Listed Building – Grade I
- Official name: Harvard House
- Designated: 25 October 1951
- Reference no.: 1298524

= Harvard House =

Grade I listed building in Stratford-upon-Avon, United Kingdom

Harvard House stands at what is now 26 High Street, Stratford-upon-Avon, in Warwickshire, England.
Once known as the Ancient House, It was built in 1596, by Thomas Rogers, grandfather of the benefactor of Harvard University, John Harvard, following the disastrous fires in 1594 and 1595 which destroyed much of the town centre. The House has been cared for by the Shakespeare Birthplace Trust, on behalf of Harvard University, since 1990. It has been listed as a grade I listed building since October 1951.

==History==
Thomas Rogers' initials and those of his second wife, Alice, are carved on the front of the house, together with the date 1596. These indicate it was a separate house, although Rogers also owned the adjoining property at what is now 27 and 28 High Street.

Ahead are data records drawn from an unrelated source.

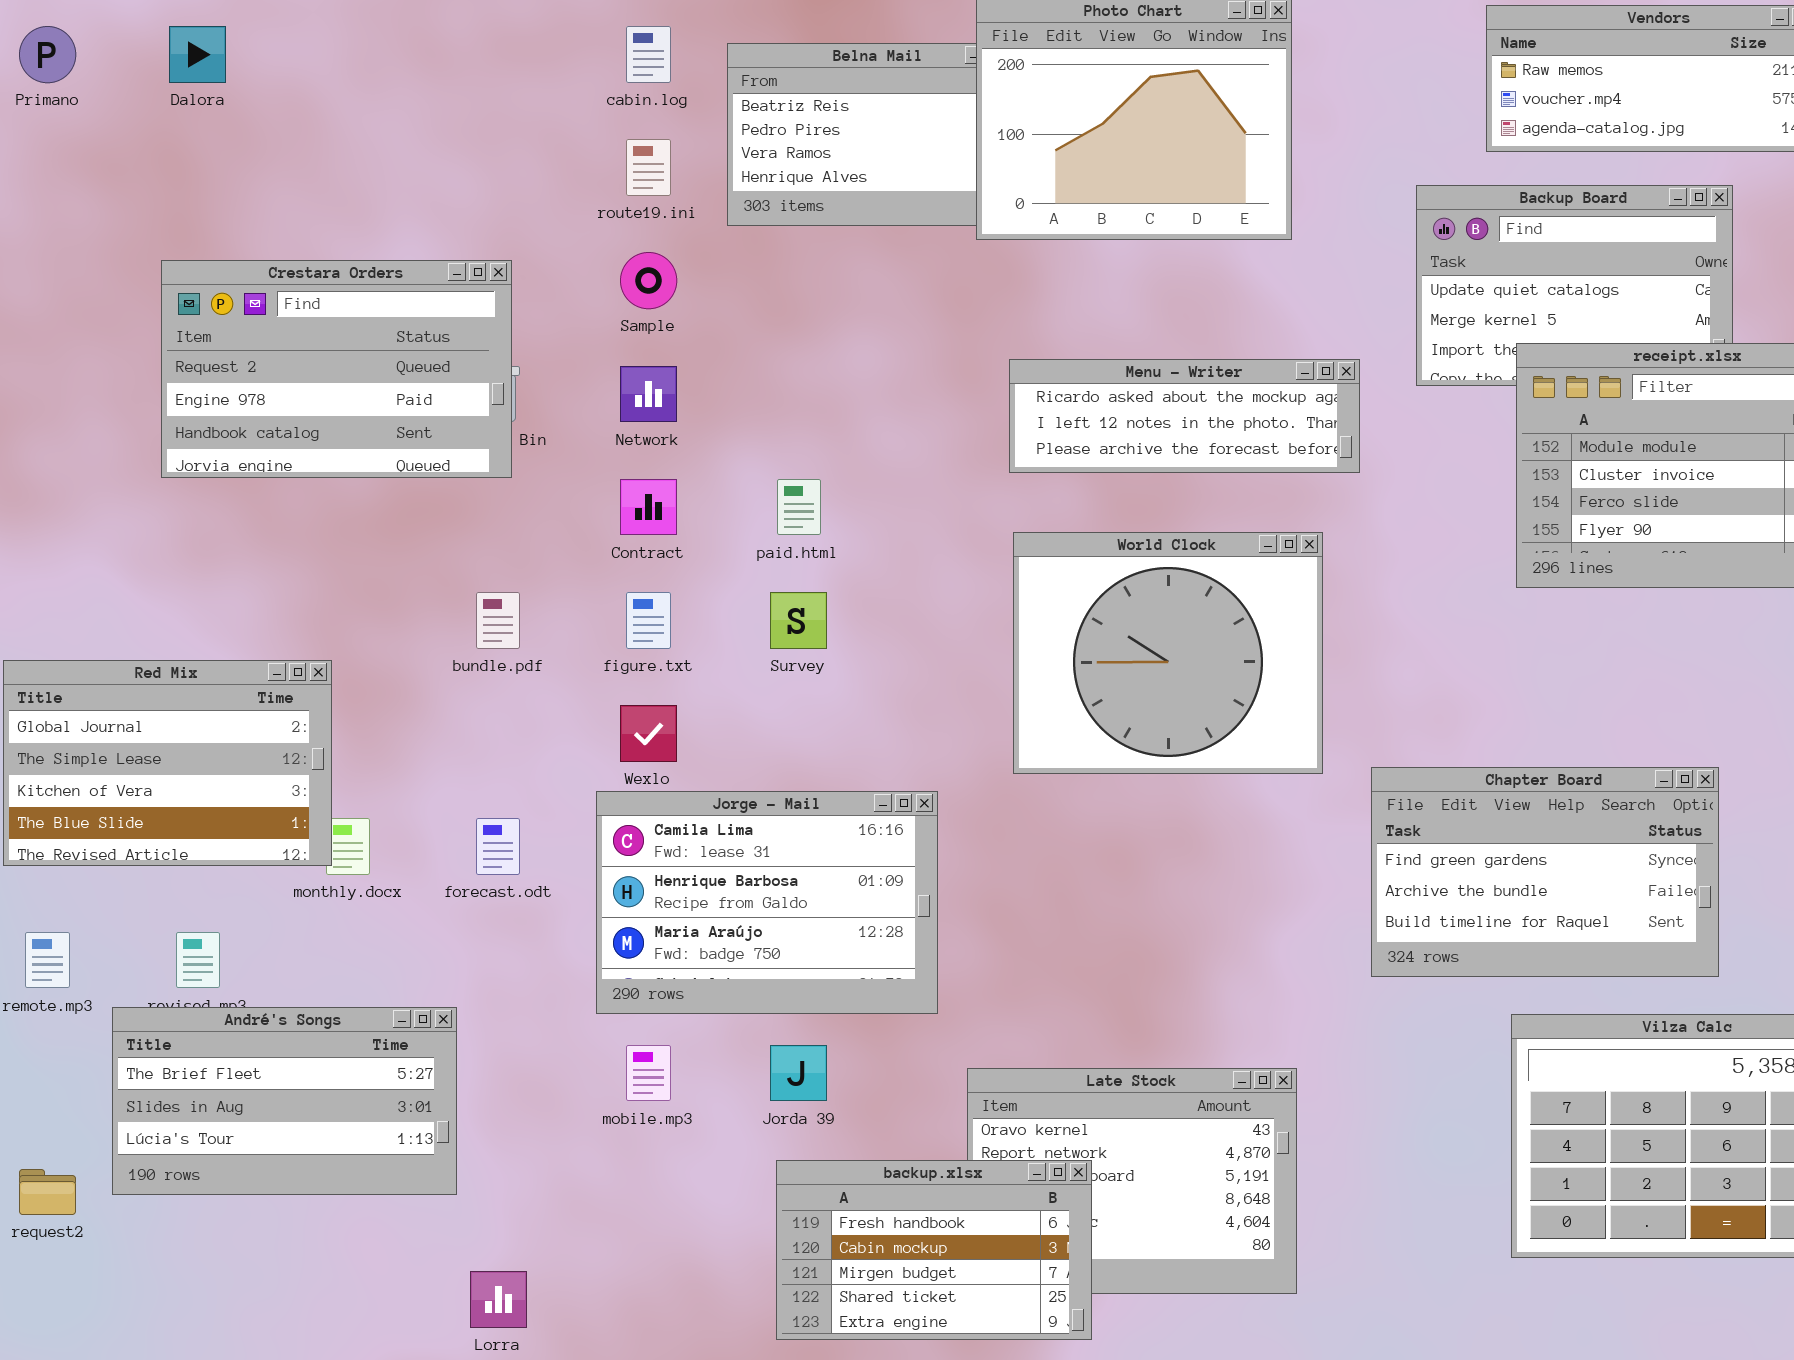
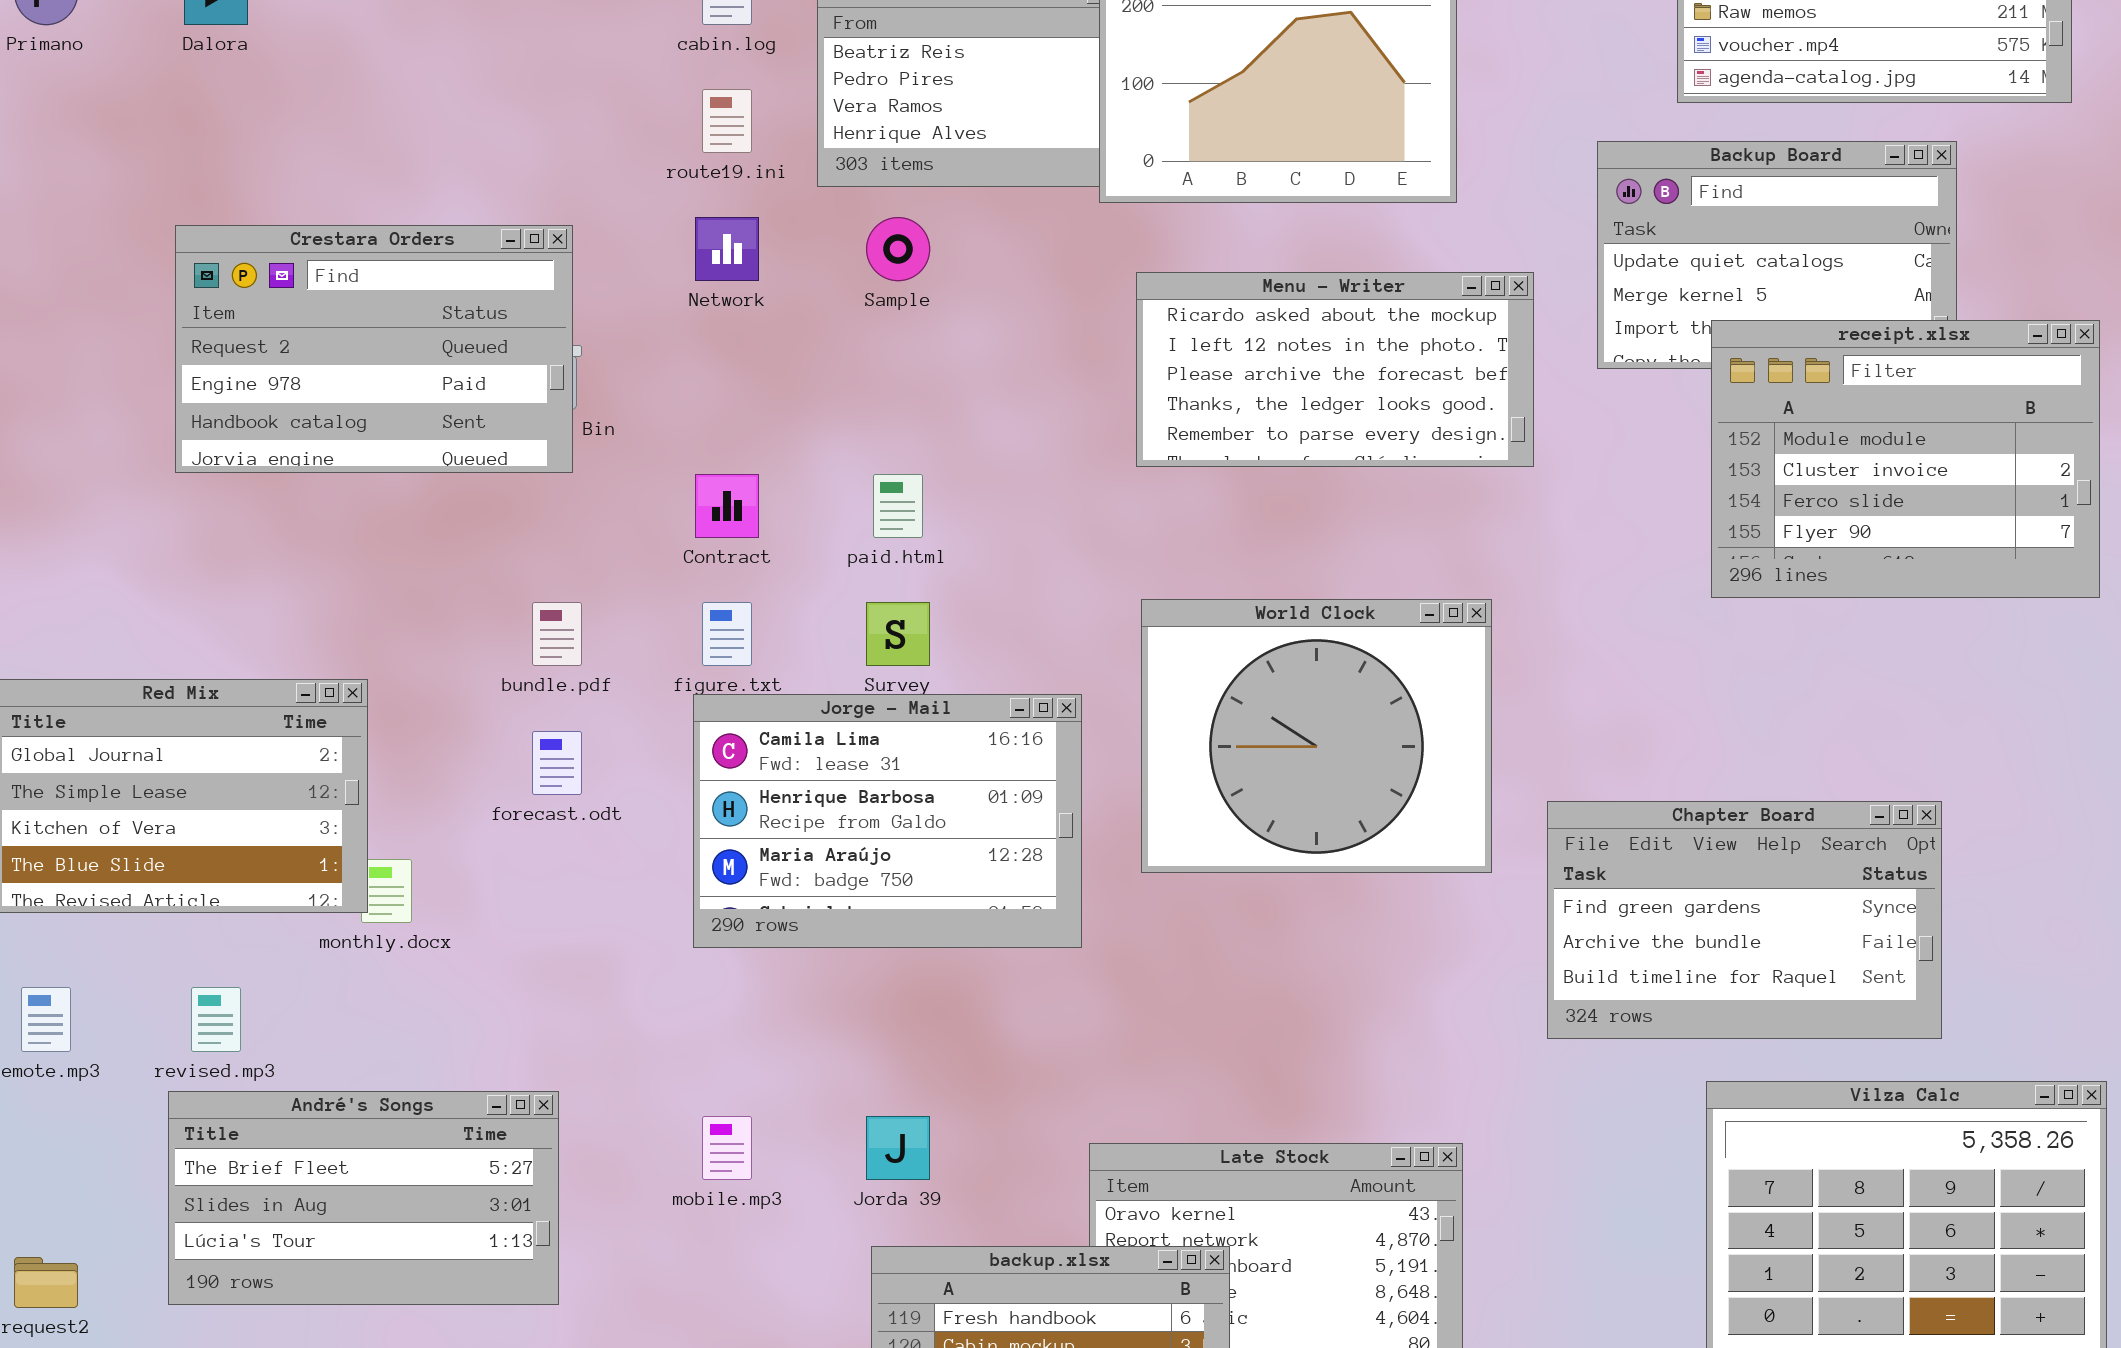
Sample: [620,252,677,309] -> [866,217,930,281], moved
Menu - Writer: [1009,359,1360,473] -> [1136,272,1534,467], resized
Network: [620,366,677,422] -> [695,217,759,281], moved
World Clock: [1013,532,1323,774] -> [1141,599,1492,873], moved
Jorge - Mail: [596,791,938,1014] -> [693,694,1082,948], moved
forecast.odt: [476,818,520,875] -> [532,731,582,795], moved
André's Songs: [112,1007,457,1195] -> [168,1091,559,1305], moved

About 60 years old when the house was built, Rogers was a successful butcher and also a corn and cattle merchant. He served as Alderman for the Stratford Corporation alongside John Shakespeare, William's father.

When Thomas died in 1611 he left the house to his eldest surviving son from his second marriage, also named Thomas. This Thomas was a maltster; a person who produced malt, which was used in brewing beer. He died in 1639 and the property passed to his son, Edward Rogers, a bookbinder.

In the middle of the 1600s, Edward Rogers sold the house to John Capp, a blacksmith, whose family continued to run the business until about 1725. It was then let to a series of tenants; booksellers in the early 1730s and 1760s, a plumber during the years 1734–1747, and a succession of ironmongers from 1782 until 1801. Tailors Thomas and Harvey Williams were in occupation until 1871, when the premises became an estate agent's office.

In 1909, at the suggestion and enthusiastic support of the English novelist and Stratford-upon-Avon resident Marie Corelli, the house was purchased by the American millionaire Edward Morris of Chicago. After extensive restoration, it was given to Harvard University and became known as Harvard House.